● **Data under study**:

*** Block opens ***

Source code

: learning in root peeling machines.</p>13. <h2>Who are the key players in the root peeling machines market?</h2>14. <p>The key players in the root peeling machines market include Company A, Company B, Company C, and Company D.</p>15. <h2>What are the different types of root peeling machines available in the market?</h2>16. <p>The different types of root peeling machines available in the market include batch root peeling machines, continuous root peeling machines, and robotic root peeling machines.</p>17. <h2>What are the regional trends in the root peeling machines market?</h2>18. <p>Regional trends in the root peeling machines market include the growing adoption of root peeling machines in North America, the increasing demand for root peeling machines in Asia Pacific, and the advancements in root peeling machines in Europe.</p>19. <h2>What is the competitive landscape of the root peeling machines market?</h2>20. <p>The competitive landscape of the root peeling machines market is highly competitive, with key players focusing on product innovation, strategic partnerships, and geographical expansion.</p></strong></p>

*** Block closes ***
*** Block opens ***

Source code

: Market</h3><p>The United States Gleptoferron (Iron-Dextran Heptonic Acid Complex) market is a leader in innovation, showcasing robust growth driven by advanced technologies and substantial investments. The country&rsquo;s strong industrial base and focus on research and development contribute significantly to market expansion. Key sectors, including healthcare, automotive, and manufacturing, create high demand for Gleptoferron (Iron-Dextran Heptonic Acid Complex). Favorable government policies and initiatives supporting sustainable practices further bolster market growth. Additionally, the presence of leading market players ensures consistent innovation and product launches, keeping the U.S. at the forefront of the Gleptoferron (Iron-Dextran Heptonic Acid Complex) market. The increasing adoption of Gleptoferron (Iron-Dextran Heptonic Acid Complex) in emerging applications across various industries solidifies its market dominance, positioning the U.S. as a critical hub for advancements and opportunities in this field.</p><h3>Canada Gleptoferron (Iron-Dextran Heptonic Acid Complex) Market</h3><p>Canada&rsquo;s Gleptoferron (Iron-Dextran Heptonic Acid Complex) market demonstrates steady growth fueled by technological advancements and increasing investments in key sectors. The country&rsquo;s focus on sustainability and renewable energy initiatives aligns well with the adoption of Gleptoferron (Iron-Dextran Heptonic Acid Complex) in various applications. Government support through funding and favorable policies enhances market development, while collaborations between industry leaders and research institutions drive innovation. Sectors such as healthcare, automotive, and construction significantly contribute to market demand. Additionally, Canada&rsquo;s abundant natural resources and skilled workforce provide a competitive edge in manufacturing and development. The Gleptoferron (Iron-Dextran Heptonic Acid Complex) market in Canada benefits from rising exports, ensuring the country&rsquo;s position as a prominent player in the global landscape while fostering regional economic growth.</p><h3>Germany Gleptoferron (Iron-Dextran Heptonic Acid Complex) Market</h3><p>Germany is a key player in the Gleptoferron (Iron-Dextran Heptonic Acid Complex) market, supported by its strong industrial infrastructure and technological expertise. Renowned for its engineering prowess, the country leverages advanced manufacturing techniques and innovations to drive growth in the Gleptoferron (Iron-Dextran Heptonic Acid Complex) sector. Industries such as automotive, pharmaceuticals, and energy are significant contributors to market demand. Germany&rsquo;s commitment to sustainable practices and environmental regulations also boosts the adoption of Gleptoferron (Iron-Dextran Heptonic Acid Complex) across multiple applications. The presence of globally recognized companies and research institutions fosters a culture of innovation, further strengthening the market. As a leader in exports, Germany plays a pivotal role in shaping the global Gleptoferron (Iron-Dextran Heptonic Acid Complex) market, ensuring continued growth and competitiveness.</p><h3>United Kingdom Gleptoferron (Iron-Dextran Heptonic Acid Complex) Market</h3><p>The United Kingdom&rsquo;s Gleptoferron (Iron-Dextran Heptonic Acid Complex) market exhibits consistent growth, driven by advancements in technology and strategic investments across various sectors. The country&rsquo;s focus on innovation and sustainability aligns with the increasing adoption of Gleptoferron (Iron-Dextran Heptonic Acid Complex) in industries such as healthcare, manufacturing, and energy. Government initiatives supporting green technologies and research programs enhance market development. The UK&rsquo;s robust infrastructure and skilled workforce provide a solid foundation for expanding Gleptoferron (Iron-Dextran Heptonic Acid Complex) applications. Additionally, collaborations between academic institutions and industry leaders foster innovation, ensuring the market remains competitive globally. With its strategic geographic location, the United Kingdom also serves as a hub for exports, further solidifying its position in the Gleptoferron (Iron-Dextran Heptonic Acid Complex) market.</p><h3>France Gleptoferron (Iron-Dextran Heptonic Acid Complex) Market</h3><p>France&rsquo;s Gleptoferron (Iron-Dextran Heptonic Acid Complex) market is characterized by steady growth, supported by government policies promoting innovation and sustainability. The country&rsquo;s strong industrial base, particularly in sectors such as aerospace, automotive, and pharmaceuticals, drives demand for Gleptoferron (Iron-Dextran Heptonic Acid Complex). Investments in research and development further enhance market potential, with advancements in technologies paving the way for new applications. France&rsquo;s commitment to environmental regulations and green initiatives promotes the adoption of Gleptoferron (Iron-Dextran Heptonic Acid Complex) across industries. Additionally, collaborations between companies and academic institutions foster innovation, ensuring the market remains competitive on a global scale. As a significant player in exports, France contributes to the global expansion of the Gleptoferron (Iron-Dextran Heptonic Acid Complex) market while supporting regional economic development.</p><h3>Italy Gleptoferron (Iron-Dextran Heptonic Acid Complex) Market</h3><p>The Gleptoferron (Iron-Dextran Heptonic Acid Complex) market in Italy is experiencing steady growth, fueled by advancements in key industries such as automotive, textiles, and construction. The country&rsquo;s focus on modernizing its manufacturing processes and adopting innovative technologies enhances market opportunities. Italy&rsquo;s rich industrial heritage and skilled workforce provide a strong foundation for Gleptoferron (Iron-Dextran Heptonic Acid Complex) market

*** Block closes ***
*** Block opens ***

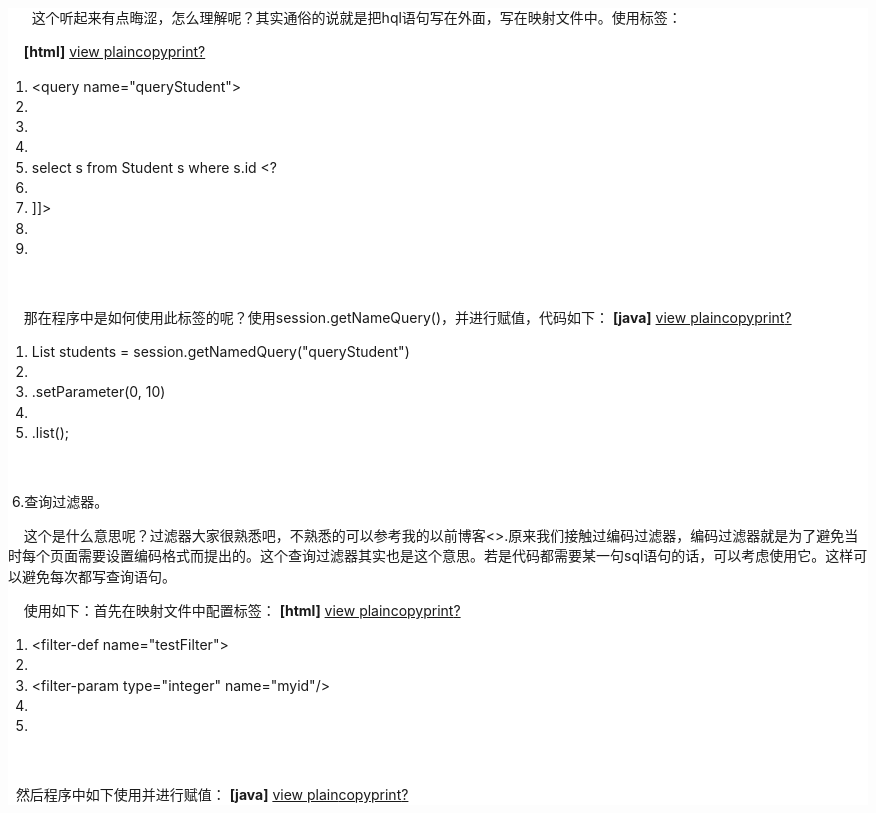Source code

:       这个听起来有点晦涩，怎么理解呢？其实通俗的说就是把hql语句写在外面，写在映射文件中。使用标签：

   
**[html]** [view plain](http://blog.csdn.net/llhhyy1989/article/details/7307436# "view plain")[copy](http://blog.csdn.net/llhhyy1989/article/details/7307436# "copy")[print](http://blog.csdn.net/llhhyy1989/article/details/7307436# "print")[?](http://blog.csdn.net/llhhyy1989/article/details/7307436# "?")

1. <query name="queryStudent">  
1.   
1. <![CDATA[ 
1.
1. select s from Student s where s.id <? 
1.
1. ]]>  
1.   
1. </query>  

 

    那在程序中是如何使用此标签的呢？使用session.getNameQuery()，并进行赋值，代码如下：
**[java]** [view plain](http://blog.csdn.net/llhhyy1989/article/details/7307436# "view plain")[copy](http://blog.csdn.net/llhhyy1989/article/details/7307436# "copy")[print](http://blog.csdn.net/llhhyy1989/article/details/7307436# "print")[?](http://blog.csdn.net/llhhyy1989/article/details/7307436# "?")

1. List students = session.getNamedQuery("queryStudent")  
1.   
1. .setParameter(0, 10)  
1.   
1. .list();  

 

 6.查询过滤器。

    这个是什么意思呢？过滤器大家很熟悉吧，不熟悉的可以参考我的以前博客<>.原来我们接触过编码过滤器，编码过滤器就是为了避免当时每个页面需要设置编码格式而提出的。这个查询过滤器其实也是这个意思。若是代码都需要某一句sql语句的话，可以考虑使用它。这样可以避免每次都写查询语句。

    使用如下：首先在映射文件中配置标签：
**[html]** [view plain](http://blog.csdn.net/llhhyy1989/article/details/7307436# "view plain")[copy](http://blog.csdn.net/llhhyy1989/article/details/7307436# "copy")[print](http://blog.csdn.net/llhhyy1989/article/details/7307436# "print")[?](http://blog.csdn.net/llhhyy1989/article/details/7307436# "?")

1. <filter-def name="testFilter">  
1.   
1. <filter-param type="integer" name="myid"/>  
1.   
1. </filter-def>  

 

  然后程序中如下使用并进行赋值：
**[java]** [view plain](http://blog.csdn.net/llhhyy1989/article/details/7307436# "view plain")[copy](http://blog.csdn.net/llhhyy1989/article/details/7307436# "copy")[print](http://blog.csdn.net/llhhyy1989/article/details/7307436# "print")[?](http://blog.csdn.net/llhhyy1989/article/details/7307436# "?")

*** Block closes ***

Reproduce the lines above, beginning at the line with "1. .list();" and stopping after the line with "使用如下：首先在映射文件中配置标签：", exactly as they are.

● **Exercise answer**:
1. .list();  

 

 6.查询过滤器。

    这个是什么意思呢？过滤器大家很熟悉吧，不熟悉的可以参考我的以前博客<>.原来我们接触过编码过滤器，编码过滤器就是为了避免当时每个页面需要设置编码格式而提出的。这个查询过滤器其实也是这个意思。若是代码都需要某一句sql语句的话，可以考虑使用它。这样可以避免每次都写查询语句。

    使用如下：首先在映射文件中配置标签：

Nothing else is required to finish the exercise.